--- Information provided Enclosed Below ---

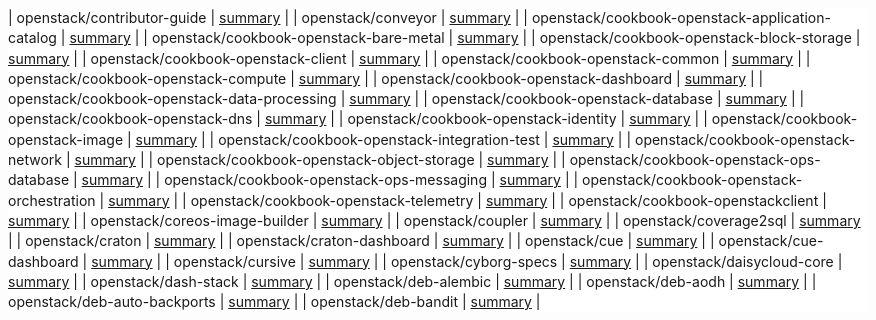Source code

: | openstack/contributor-guide  | [summary](https://git.openstack.org/cgit/openstack/contributor-guide/summary) |
| openstack/conveyor  | [summary](https://git.openstack.org/cgit/openstack/conveyor/summary) |
| openstack/cookbook-openstack-application-catalog  | [summary](https://git.openstack.org/cgit/openstack/cookbook-openstack-application-catalog/summary) |
| openstack/cookbook-openstack-bare-metal  | [summary](https://git.openstack.org/cgit/openstack/cookbook-openstack-bare-metal/summary) |
| openstack/cookbook-openstack-block-storage  | [summary](https://git.openstack.org/cgit/openstack/cookbook-openstack-block-storage/summary) |
| openstack/cookbook-openstack-client  | [summary](https://git.openstack.org/cgit/openstack/cookbook-openstack-client/summary) |
| openstack/cookbook-openstack-common  | [summary](https://git.openstack.org/cgit/openstack/cookbook-openstack-common/summary) |
| openstack/cookbook-openstack-compute  | [summary](https://git.openstack.org/cgit/openstack/cookbook-openstack-compute/summary) |
| openstack/cookbook-openstack-dashboard  | [summary](https://git.openstack.org/cgit/openstack/cookbook-openstack-dashboard/summary) |
| openstack/cookbook-openstack-data-processing  | [summary](https://git.openstack.org/cgit/openstack/cookbook-openstack-data-processing/summary) |
| openstack/cookbook-openstack-database  | [summary](https://git.openstack.org/cgit/openstack/cookbook-openstack-database/summary) |
| openstack/cookbook-openstack-dns  | [summary](https://git.openstack.org/cgit/openstack/cookbook-openstack-dns/summary) |
| openstack/cookbook-openstack-identity  | [summary](https://git.openstack.org/cgit/openstack/cookbook-openstack-identity/summary) |
| openstack/cookbook-openstack-image  | [summary](https://git.openstack.org/cgit/openstack/cookbook-openstack-image/summary) |
| openstack/cookbook-openstack-integration-test  | [summary](https://git.openstack.org/cgit/openstack/cookbook-openstack-integration-test/summary) |
| openstack/cookbook-openstack-network  | [summary](https://git.openstack.org/cgit/openstack/cookbook-openstack-network/summary) |
| openstack/cookbook-openstack-object-storage  | [summary](https://git.openstack.org/cgit/openstack/cookbook-openstack-object-storage/summary) |
| openstack/cookbook-openstack-ops-database  | [summary](https://git.openstack.org/cgit/openstack/cookbook-openstack-ops-database/summary) |
| openstack/cookbook-openstack-ops-messaging  | [summary](https://git.openstack.org/cgit/openstack/cookbook-openstack-ops-messaging/summary) |
| openstack/cookbook-openstack-orchestration  | [summary](https://git.openstack.org/cgit/openstack/cookbook-openstack-orchestration/summary) |
| openstack/cookbook-openstack-telemetry  | [summary](https://git.openstack.org/cgit/openstack/cookbook-openstack-telemetry/summary) |
| openstack/cookbook-openstackclient  | [summary](https://git.openstack.org/cgit/openstack/cookbook-openstackclient/summary) |
| openstack/coreos-image-builder  | [summary](https://git.openstack.org/cgit/openstack/coreos-image-builder/summary) |
| openstack/coupler  | [summary](https://git.openstack.org/cgit/openstack/coupler/summary) |
| openstack/coverage2sql  | [summary](https://git.openstack.org/cgit/openstack/coverage2sql/summary) |
| openstack/craton  | [summary](https://git.openstack.org/cgit/openstack/craton/summary) |
| openstack/craton-dashboard  | [summary](https://git.openstack.org/cgit/openstack/craton-dashboard/summary) |
| openstack/cue  | [summary](https://git.openstack.org/cgit/openstack/cue/summary) |
| openstack/cue-dashboard  | [summary](https://git.openstack.org/cgit/openstack/cue-dashboard/summary) |
| openstack/cursive  | [summary](https://git.openstack.org/cgit/openstack/cursive/summary) |
| openstack/cyborg-specs  | [summary](https://git.openstack.org/cgit/openstack/cyborg-specs/summary) |
| openstack/daisycloud-core  | [summary](https://git.openstack.org/cgit/openstack/daisycloud-core/summary) |
| openstack/dash-stack  | [summary](https://git.openstack.org/cgit/openstack/dash-stack/summary) |
| openstack/deb-alembic  | [summary](https://git.openstack.org/cgit/openstack/deb-alembic/summary) |
| openstack/deb-aodh  | [summary](https://git.openstack.org/cgit/openstack/deb-aodh/summary) |
| openstack/deb-auto-backports  | [summary](https://git.openstack.org/cgit/openstack/deb-auto-backports/summary) |
| openstack/deb-bandit  | [summary](https://git.openstack.org/cgit/openstack/deb-bandit/summary) |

--- End of Enclosed Information provided ---

[Problem requirements] All lines in the data that contain the word "storage" should be copied.

[Written solution]
| openstack/cookbook-openstack-block-storage  | [summary](https://git.openstack.org/cgit/openstack/cookbook-openstack-block-storage/summary) |
| openstack/cookbook-openstack-object-storage  | [summary](https://git.openstack.org/cgit/openstack/cookbook-openstack-object-storage/summary) |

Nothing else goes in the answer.